Cognitive and mood-state changes in patients with chronic fatigue syndrome.
Grafman, J, Johnson, R, Scheffers, M · Reviews of infectious diseases · 1991 · DOI
Quick Summary
This review examined whether ME/CFS causes problems with memory, thinking, and mood. The researchers found that while some people with acute mono or EBV infection may have thinking difficulties, they couldn't confirm this happens in ME/CFS patients using objective tests. However, they did notice that people with ME/CFS often have depression or anxiety either before or alongside their illness.
Why It Matters
This study addresses a common concern for ME/CFS patients—whether their cognitive difficulties are real, objective brain changes. Understanding the relationship between psychiatric symptoms and ME/CFS is important for developing better diagnostic criteria and treatment approaches that address both physical and mental health aspects of the condition.
Observed Findings
Acute mononucleosis and EBV infection occasionally produce impaired cognition
Objective cognitive impairment has not yet been verified in CFS patients using standard testing
Psychiatric disorders (depression and anxiety) occur at higher-than-expected rates in CFS patients
Concurrent and premorbid psychiatric disorders are both documented in CFS populations
Existing neuropsychological assessment tools may be insufficient for measuring fatigue-related cognitive changes
Inferred Conclusions
Psychological predisposition may play a role in how ME/CFS is expressed in some patients
The distinction between subjective cognitive complaints and objectively measurable impairment in CFS requires further investigation
Improved assessment methods specifically designed for fatigue and concentration problems are needed
The etiology of CFS cannot yet be determined from current cognitive and psychiatric findings
Remaining Questions
What explains the gap between patients' reported cognitive difficulties and lack of objective findings on standard tests?

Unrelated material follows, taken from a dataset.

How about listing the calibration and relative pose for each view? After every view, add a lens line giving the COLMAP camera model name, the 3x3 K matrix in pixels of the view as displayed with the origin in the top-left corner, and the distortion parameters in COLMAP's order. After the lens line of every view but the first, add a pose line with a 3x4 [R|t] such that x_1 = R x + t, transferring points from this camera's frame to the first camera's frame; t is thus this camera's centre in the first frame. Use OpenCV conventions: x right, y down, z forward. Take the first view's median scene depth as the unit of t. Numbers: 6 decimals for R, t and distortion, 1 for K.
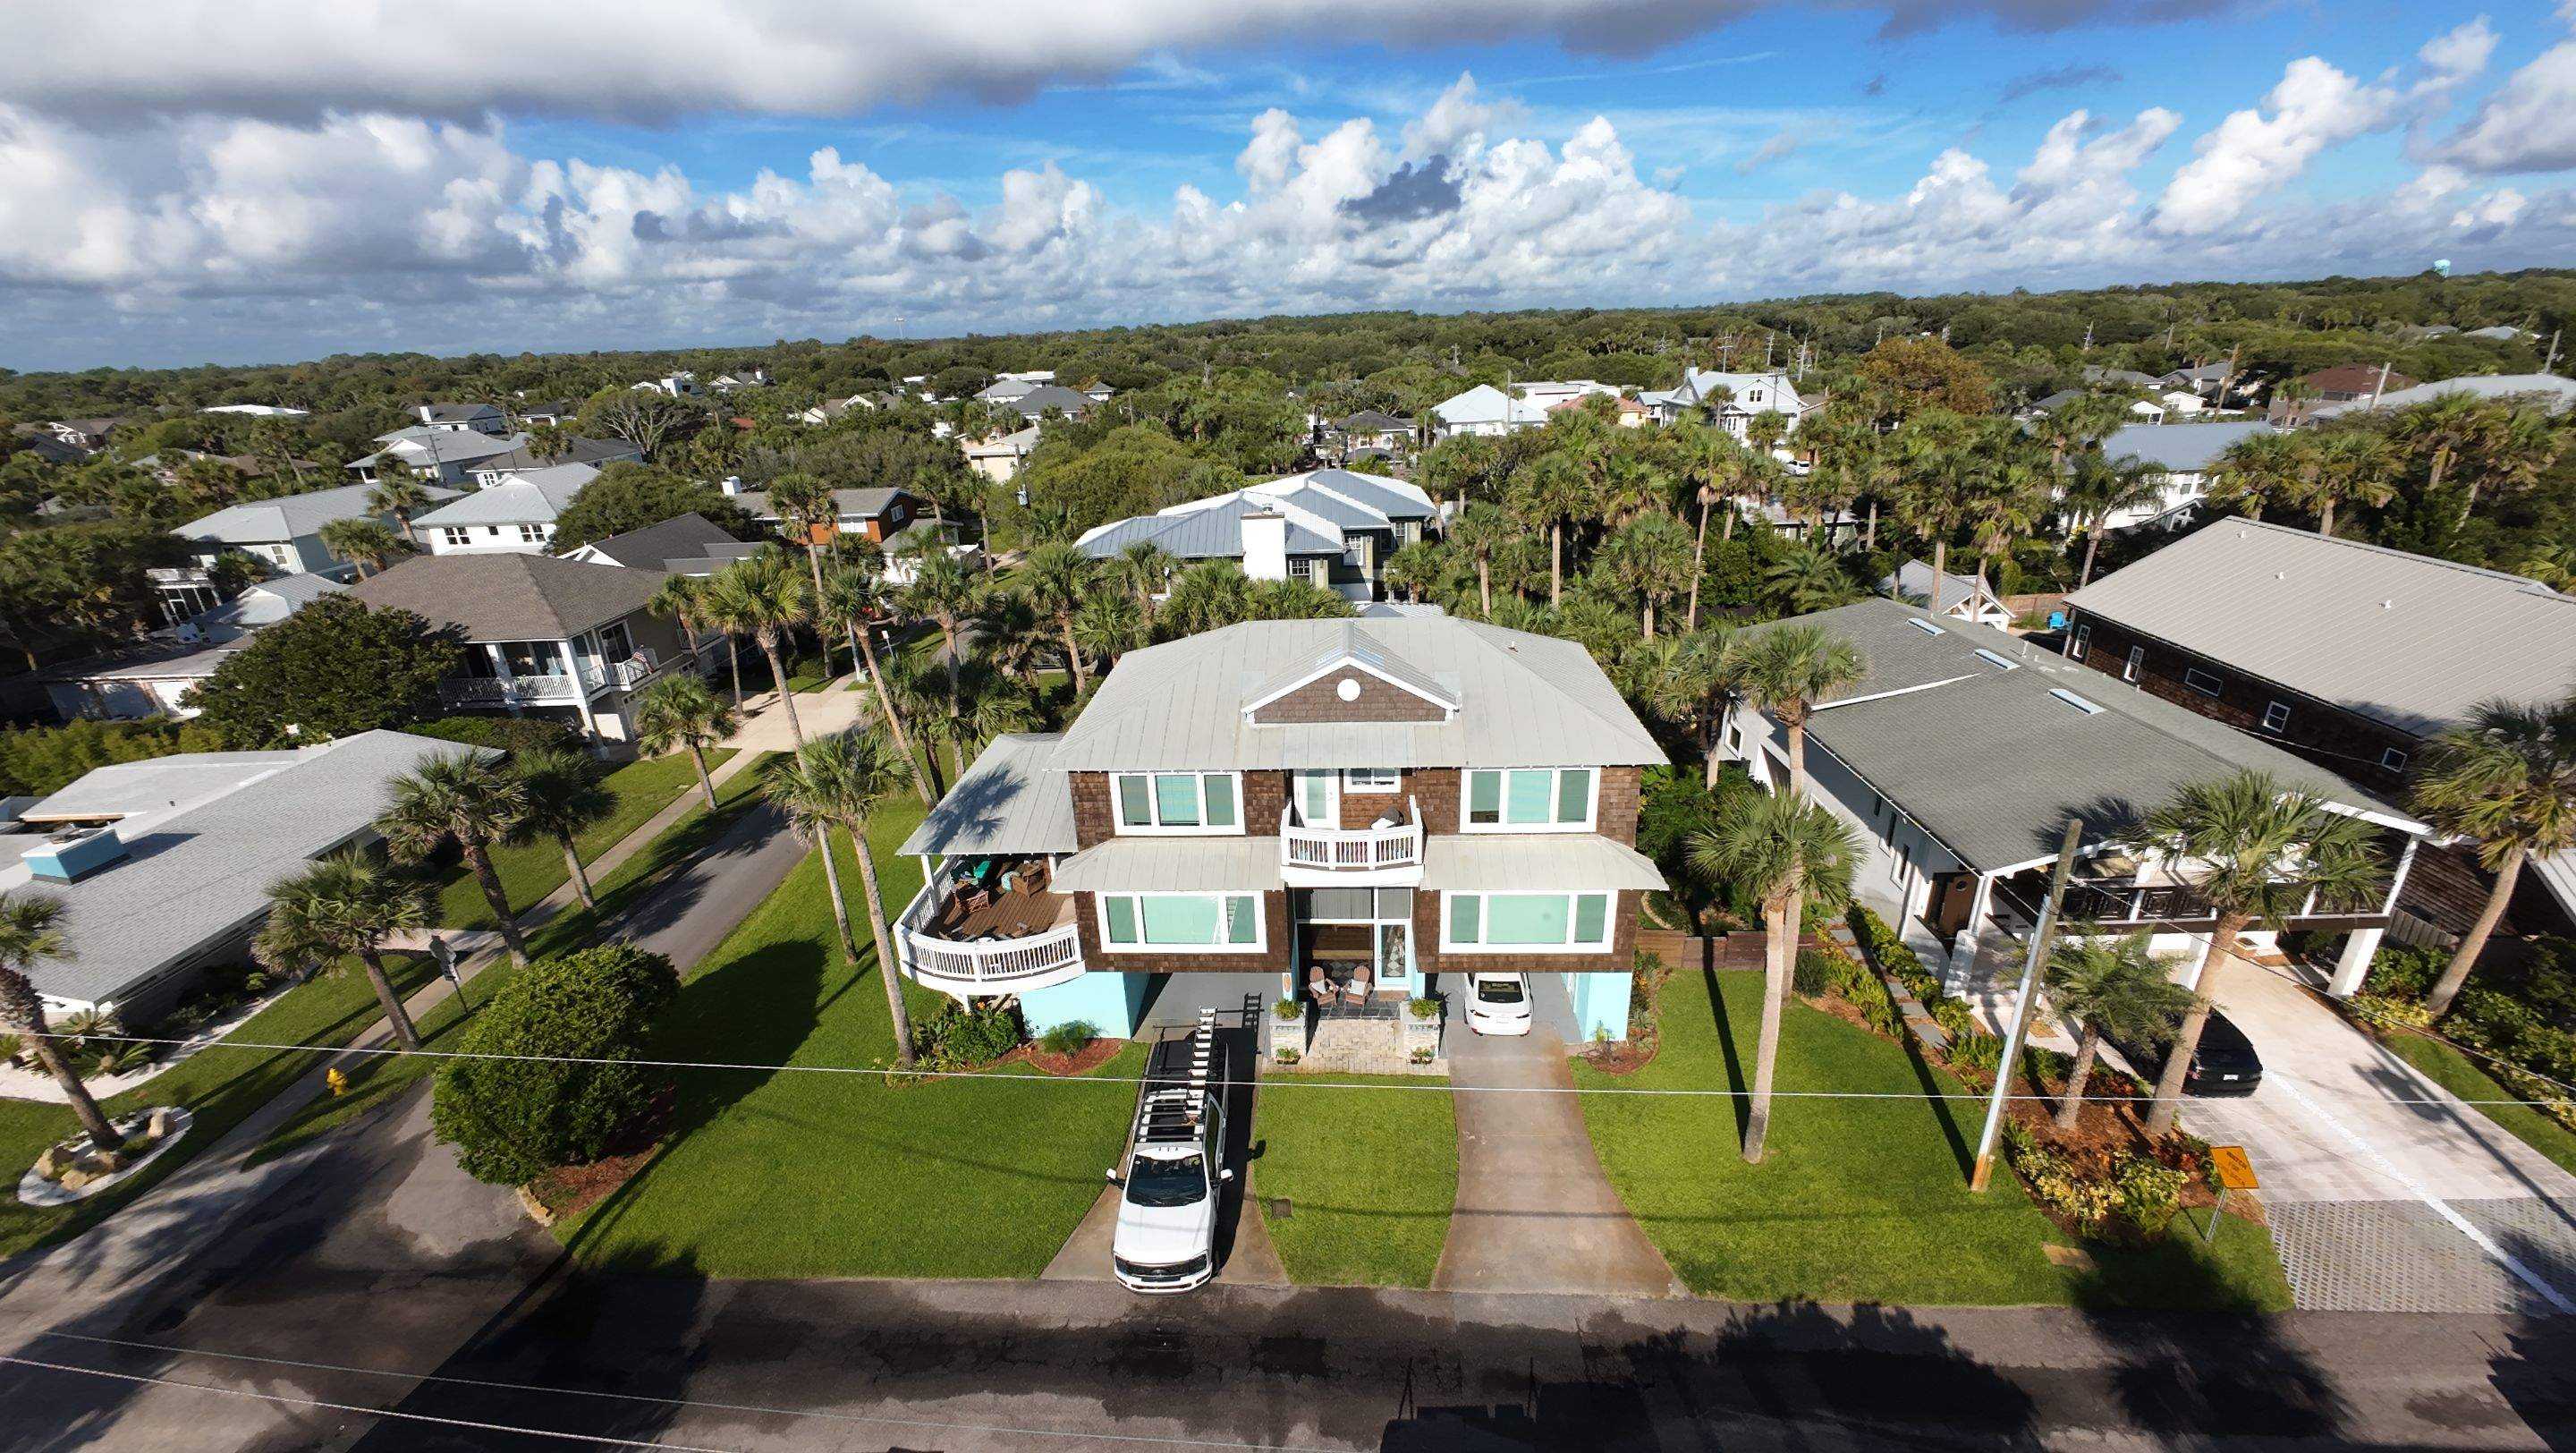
lens RADIAL K [[1001.3, 0, 1288.0], [0, 1001.3, 726.5], [0, 0, 1]] dist [0.003226, 0.000571]
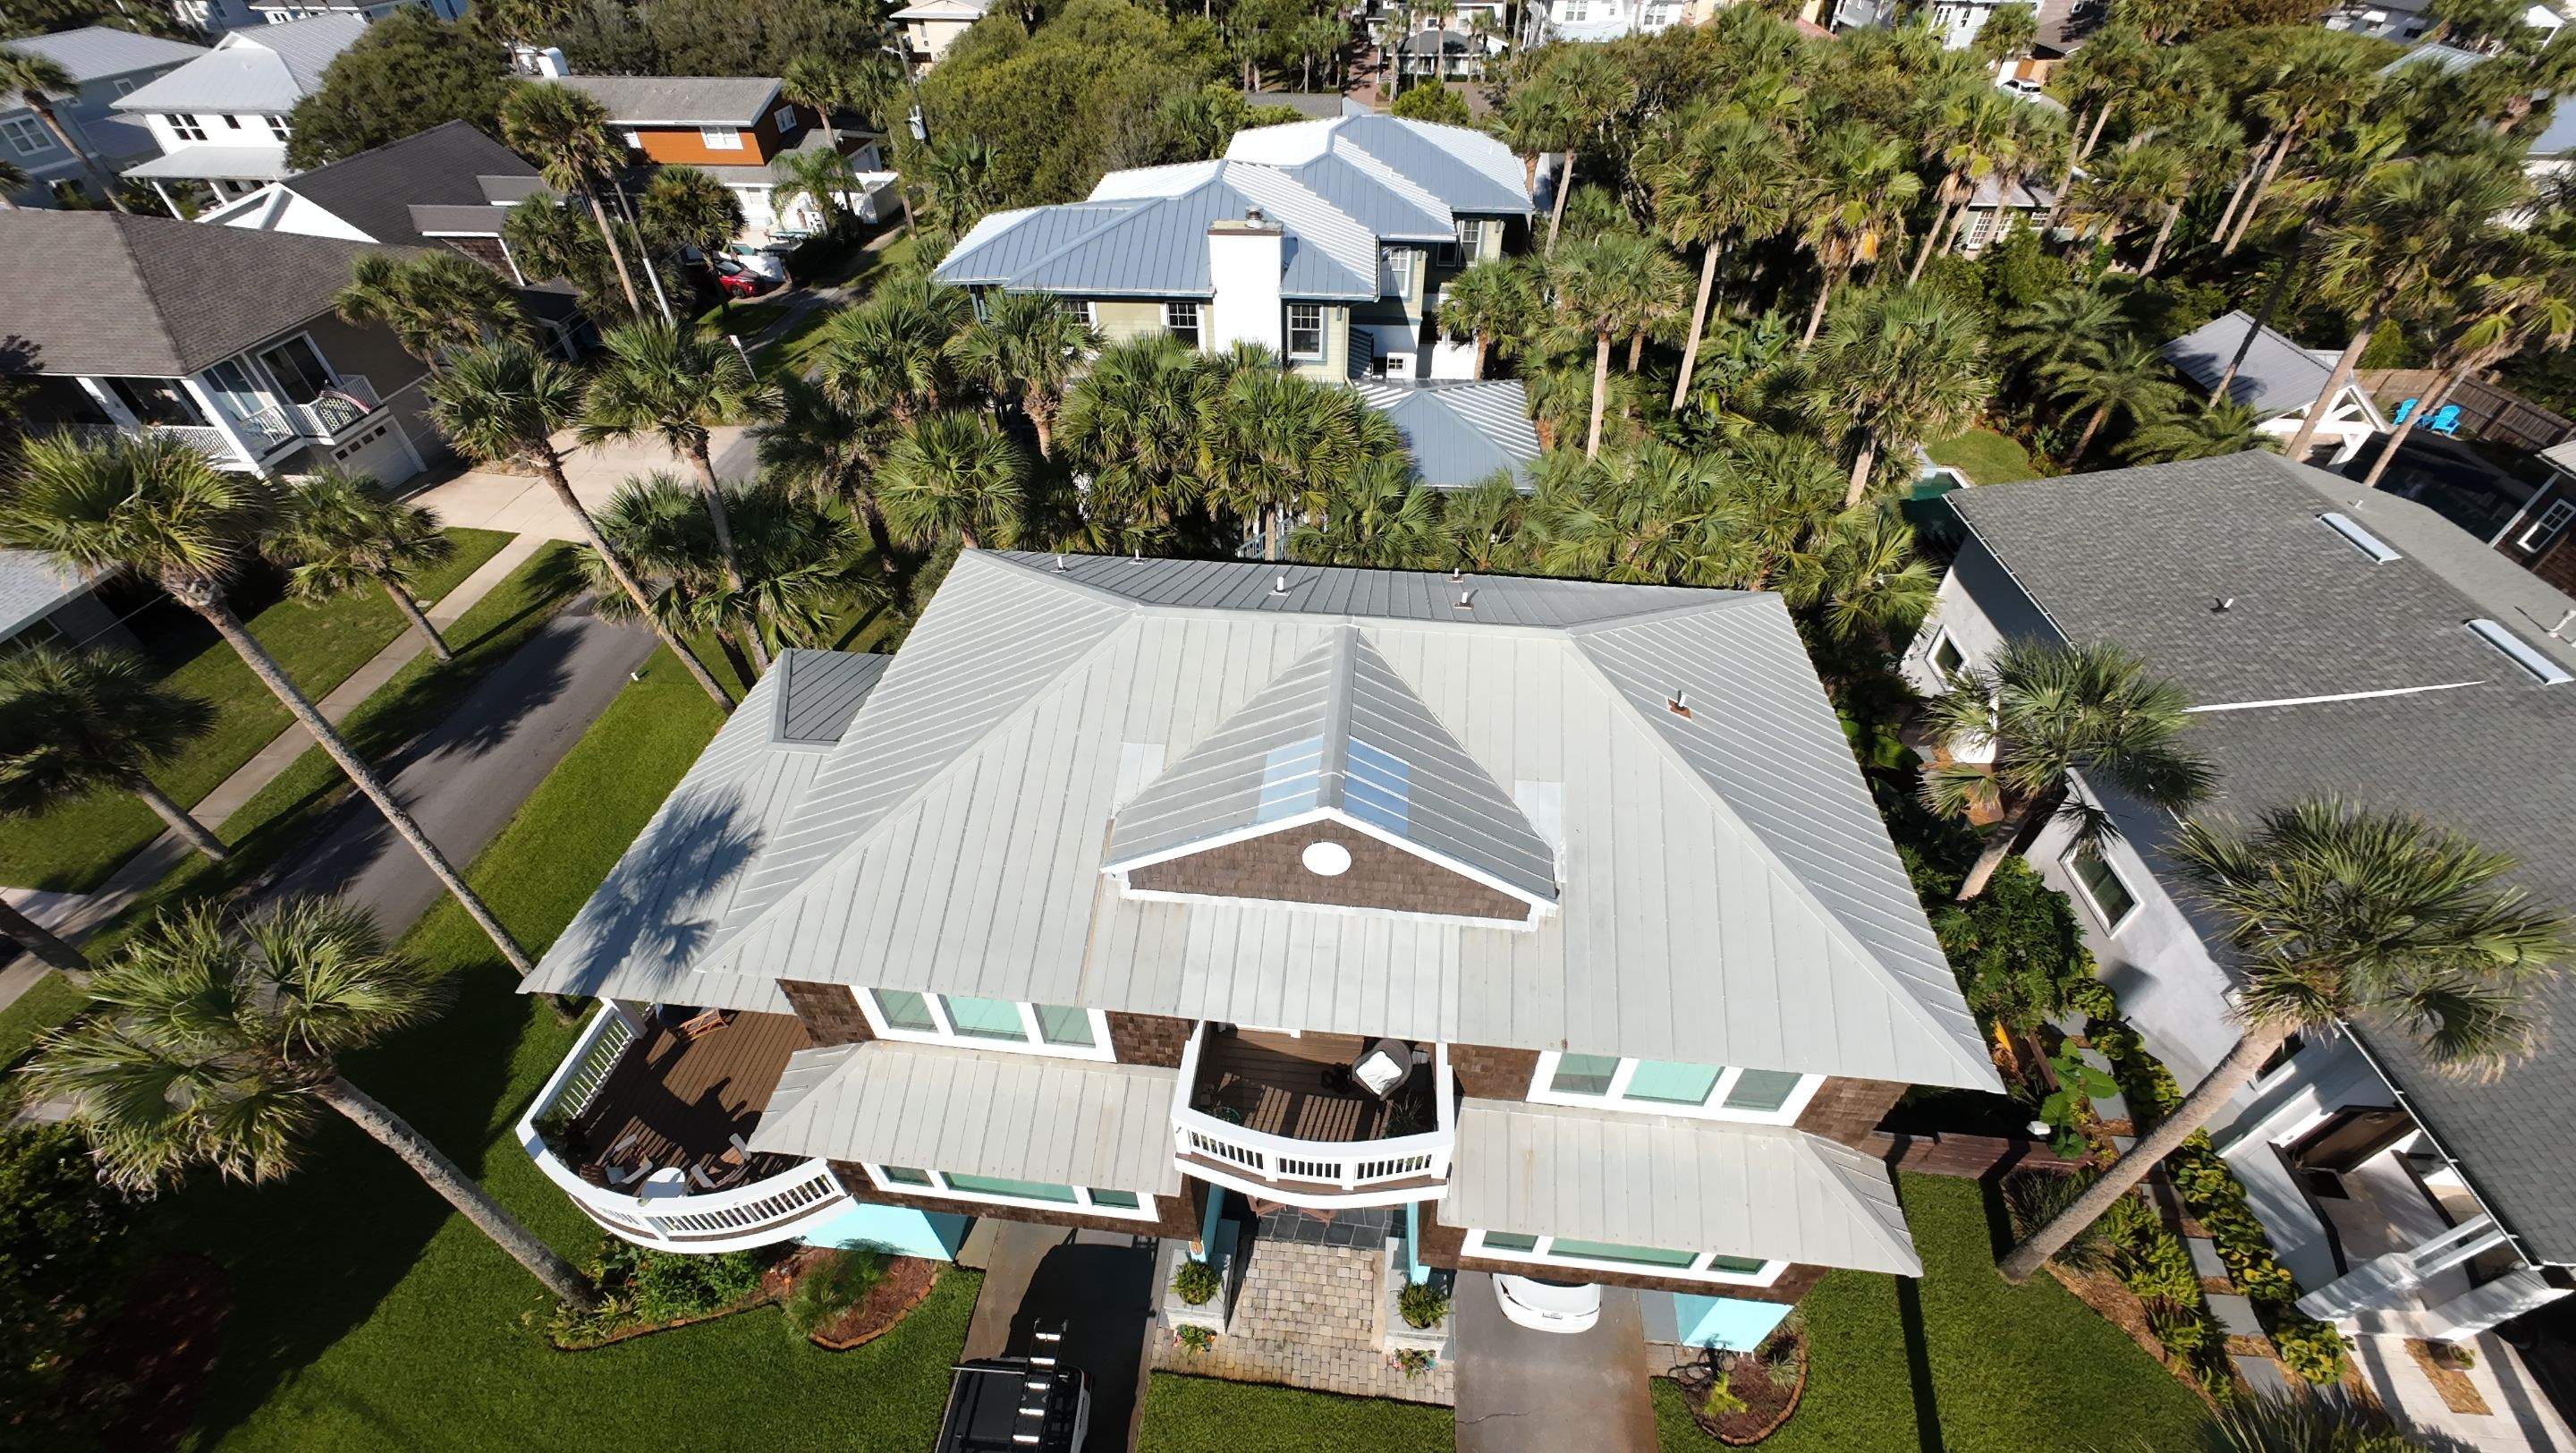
lens RADIAL K [[1001.3, 0, 1288.0], [0, 1001.3, 726.5], [0, 0, 1]] dist [0.003226, 0.000571]
pose [[0.998204, 0.058315, -0.013681, 0.025528], [-0.049809, 0.934984, 0.351175, -0.141707], [0.033270, -0.349863, 0.936210, 0.326899]]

What This Study Does Not Prove
This review does not establish that psychiatric disorders cause ME/CFS, nor does it prove that cognitive complaints in ME/CFS are purely psychological. The authors specifically note that findings about psychiatric co-occurrence are inconclusive regarding causation, and they acknowledge that objective cognitive testing methods available at the time may have been inadequate to detect actual impairment.